- Work item
Lines before the one containing "295 50 64.38" are excluded; retype that line and all remaining lines of the material exactly.

BEGIN Material to process

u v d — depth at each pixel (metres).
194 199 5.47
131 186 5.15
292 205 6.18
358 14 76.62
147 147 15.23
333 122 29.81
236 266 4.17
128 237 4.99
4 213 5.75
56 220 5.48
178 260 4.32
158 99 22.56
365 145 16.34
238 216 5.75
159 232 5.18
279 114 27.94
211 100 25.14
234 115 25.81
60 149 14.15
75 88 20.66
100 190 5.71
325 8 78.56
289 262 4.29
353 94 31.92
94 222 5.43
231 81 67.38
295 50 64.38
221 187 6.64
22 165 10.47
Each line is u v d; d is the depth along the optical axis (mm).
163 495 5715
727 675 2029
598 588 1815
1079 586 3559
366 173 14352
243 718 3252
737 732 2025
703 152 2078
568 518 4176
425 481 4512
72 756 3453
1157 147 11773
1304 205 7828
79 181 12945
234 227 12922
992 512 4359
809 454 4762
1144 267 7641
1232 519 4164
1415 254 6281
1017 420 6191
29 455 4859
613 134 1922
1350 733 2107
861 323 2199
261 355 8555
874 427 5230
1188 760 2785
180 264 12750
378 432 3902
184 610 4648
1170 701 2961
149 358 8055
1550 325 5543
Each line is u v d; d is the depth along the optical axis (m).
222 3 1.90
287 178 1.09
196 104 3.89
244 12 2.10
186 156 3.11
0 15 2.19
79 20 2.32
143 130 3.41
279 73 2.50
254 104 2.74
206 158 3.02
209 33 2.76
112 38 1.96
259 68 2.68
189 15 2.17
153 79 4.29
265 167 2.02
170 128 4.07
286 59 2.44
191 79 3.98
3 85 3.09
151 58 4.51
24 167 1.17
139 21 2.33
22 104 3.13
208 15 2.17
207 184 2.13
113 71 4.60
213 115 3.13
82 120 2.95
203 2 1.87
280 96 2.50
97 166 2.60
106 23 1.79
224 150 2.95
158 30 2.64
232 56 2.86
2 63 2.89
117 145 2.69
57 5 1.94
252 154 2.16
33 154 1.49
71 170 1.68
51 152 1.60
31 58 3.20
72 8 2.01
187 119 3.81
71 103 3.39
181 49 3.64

END Material to process

- Output of the task
295 50 64.38
221 187 6.64
22 165 10.47
Each line is u v d; d is the depth along the optical axis (mm).
163 495 5715
727 675 2029
598 588 1815
1079 586 3559
366 173 14352
243 718 3252
737 732 2025
703 152 2078
568 518 4176
425 481 4512
72 756 3453
1157 147 11773
1304 205 7828
79 181 12945
234 227 12922
992 512 4359
809 454 4762
1144 267 7641
1232 519 4164
1415 254 6281
1017 420 6191
29 455 4859
613 134 1922
1350 733 2107
861 323 2199
261 355 8555
874 427 5230
1188 760 2785
180 264 12750
378 432 3902
184 610 4648
1170 701 2961
149 358 8055
1550 325 5543
Each line is u v d; d is the depth along the optical axis (m).
222 3 1.90
287 178 1.09
196 104 3.89
244 12 2.10
186 156 3.11
0 15 2.19
79 20 2.32
143 130 3.41
279 73 2.50
254 104 2.74
206 158 3.02
209 33 2.76
112 38 1.96
259 68 2.68
189 15 2.17
153 79 4.29
265 167 2.02
170 128 4.07
286 59 2.44
191 79 3.98
3 85 3.09
151 58 4.51
24 167 1.17
139 21 2.33
22 104 3.13
208 15 2.17
207 184 2.13
113 71 4.60
213 115 3.13
82 120 2.95
203 2 1.87
280 96 2.50
97 166 2.60
106 23 1.79
224 150 2.95
158 30 2.64
232 56 2.86
2 63 2.89
117 145 2.69
57 5 1.94
252 154 2.16
33 154 1.49
71 170 1.68
51 152 1.60
31 58 3.20
72 8 2.01
187 119 3.81
71 103 3.39
181 49 3.64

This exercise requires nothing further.